The last three years of the pandemic have newly highlighted the challenges caregivers face, not only parents caring for children and adult children caring for aging parents, but professional caregivers. As a lifelong caregiver both in my personal and work life, I can tell you caregiver burnout is real.
Caregiving in our culture is not profitable and many times not even visible. Satisfaction in the feeling of making a positive contribution to the animals and/or people we care for may be the only recognition or reward we get.
I would like to be able to tell you I’m saintly enough to continue to caregive under any and all circumstances, that my unconditional love is infinite, that I’m unselfish enough to give freely without wanting anything in return.
I think I should be that woman, but I’m not that woman.
Caregiving is rewarding for me. It’s also exhausting. The hardest thing about it is the shadow side of the caregiver archetype, which is we’re great at caring for everyone but ourselves.
Many caregivers get into the pattern of pouring their love, concern, and support out for others while being unable to care for themselves. We have poor or nonexistent boundaries. We’re often codependent. We’re often unhealthy and suffer from stress-related problems. We use caregiving as a distraction to try to fill the abyss where our relationship with ourselves should be.
Running on empty is not effective.
Yet caregiving is a social expectation, particularly for women. The world expects us to care for those around us cheerfully, without complaint, fatigue, or resentment. We expect it of ourselves, too.
In post #28, Mary is relieved from caregiving, which has burned her out. She has thoughts and feelings about that. Shame. Guilt. Sadness. Relief. In a remote boarding house in a cold landscape during the dead of winter, she has nothing to do but reclaim herself.
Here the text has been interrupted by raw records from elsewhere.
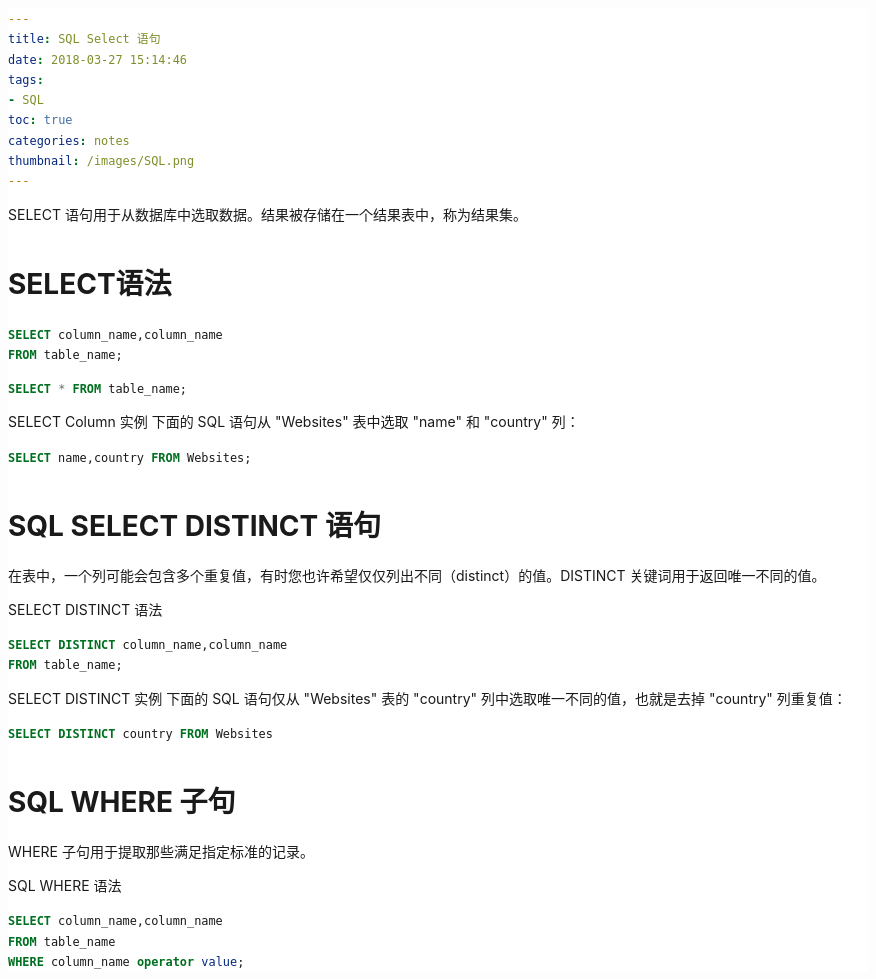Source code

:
 ```yaml
---
title: SQL Select 语句
date: 2018-03-27 15:14:46
tags:
- SQL
toc: true
categories: notes
thumbnail: /images/SQL.png
---
```

SELECT 语句用于从数据库中选取数据。结果被存储在一个结果表中，称为结果集。

# SELECT语法
```sql
SELECT column_name,column_name
FROM table_name;
```
```sql
SELECT * FROM table_name;
```
SELECT Column 实例
下面的 SQL 语句从 "Websites" 表中选取 "name" 和 "country" 列：
```sql
SELECT name,country FROM Websites;
```

# SQL SELECT DISTINCT 语句
在表中，一个列可能会包含多个重复值，有时您也许希望仅仅列出不同（distinct）的值。DISTINCT 关键词用于返回唯一不同的值。

SELECT DISTINCT 语法
```sql
SELECT DISTINCT column_name,column_name
FROM table_name;
```

SELECT DISTINCT 实例
下面的 SQL 语句仅从 "Websites" 表的 "country" 列中选取唯一不同的值，也就是去掉 "country" 列重复值：
```sql
SELECT DISTINCT country FROM Websites
```

# SQL WHERE 子句
WHERE 子句用于提取那些满足指定标准的记录。

SQL WHERE 语法
```sql
SELECT column_name,column_name
FROM table_name
WHERE column_name operator value;
```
Wherever our lives take us, we are many things. The act of parenting is so intense, we forget – and our kids never realize unless they become parents themselves – we were someone before we had children. We will be someone after our children are emancipated. Parenthood adds a dimension to who we are, but it doesn’t erase everything that came before.
A life lived in service to others is a beautiful life, but only if we also serve ourselves. If we don’t, we’re merely throwing our lives away for someone else, which helps nobody. We must be prepared to love and cherish ourselves as much as we do those around us.
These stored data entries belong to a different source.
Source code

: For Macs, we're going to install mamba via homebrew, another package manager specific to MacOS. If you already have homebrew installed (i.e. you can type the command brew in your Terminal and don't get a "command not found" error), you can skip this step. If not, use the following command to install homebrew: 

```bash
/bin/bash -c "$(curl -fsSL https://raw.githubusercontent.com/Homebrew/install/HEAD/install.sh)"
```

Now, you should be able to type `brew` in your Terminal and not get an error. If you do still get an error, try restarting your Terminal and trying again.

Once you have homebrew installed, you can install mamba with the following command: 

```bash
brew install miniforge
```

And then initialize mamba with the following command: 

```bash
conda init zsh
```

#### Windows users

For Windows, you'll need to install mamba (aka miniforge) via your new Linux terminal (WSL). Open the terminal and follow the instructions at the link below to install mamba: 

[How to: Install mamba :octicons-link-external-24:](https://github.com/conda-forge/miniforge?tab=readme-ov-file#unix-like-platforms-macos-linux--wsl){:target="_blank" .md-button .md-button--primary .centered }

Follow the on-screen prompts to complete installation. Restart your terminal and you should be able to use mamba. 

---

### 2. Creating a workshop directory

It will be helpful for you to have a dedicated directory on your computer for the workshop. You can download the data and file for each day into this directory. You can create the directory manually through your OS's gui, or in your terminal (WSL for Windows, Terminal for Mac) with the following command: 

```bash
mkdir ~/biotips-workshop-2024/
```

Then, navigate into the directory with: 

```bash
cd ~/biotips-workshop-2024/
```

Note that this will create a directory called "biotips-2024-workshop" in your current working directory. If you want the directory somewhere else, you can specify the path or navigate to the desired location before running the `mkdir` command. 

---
Caregiving is fraught with long-term complications. As a parent, I believe if I had done less for my sons they would have been better off, especially during the teenage years. I suppose it’s human nature to take others for granted, but when our love and emotional labor is nothing more than a met expectation, it’s easy to feel like a fuel pump rather than a woman. When we feel obligated to caregive for long periods of time it can feel as though we’re being asked to sacrifice our very lives.
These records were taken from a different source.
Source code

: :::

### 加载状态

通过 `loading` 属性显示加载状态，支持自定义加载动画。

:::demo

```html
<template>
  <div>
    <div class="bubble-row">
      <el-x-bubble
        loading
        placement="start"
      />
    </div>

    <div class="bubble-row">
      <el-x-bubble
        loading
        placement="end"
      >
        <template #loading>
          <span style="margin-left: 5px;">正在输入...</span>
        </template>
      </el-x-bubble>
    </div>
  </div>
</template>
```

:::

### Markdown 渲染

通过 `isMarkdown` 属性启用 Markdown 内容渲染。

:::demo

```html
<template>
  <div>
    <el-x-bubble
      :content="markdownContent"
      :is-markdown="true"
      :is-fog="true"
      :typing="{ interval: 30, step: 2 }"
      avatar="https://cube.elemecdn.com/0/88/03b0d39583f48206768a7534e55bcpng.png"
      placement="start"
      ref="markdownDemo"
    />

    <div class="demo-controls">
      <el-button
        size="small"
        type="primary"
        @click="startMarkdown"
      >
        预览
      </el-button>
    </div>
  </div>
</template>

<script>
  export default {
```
Even a fuel pump needs to be refilled if it is to continue to provide fuel.
Love is a gift. If we are lucky enough to have those in our life who demonstrate their love for us through connection, touch, communication, presence, and contribution, we need to recognize them, thank them, and appreciate them. Such people are not caregiving for a paycheck. One can’t buy unconditional love and friendship. We are not entitled to drain dry those who care for us.
Many times in my life I’ve fantasized of a place like Janus House. A place to be where no one could find me. A place where no one needed anything from me. A place where I didn’t have to be the strong one, the organized one, the caring one, the responsible one. Learning to take as well as give is an uncomfortable challenge, but if we as women meet the challenge we have graduated from a mere caregiver to a crone, a grandmother, a wise old woman who knows how to give while retaining what she needs for herself.
Time is not at Janus House, so, paradoxically, Mary has time. She doesn’t need to leave until she’s ready. She can rest, eat, explore paths, meet others, and be. Whatever occupies her time and attention is exactly the right thing. She doesn’t need to try to be anything or do anything. She is not confined to the role of mother, daughter, lover, or anyone else.
What a blessed relief.
(This essay was published with post #28 of The Hanged Man.)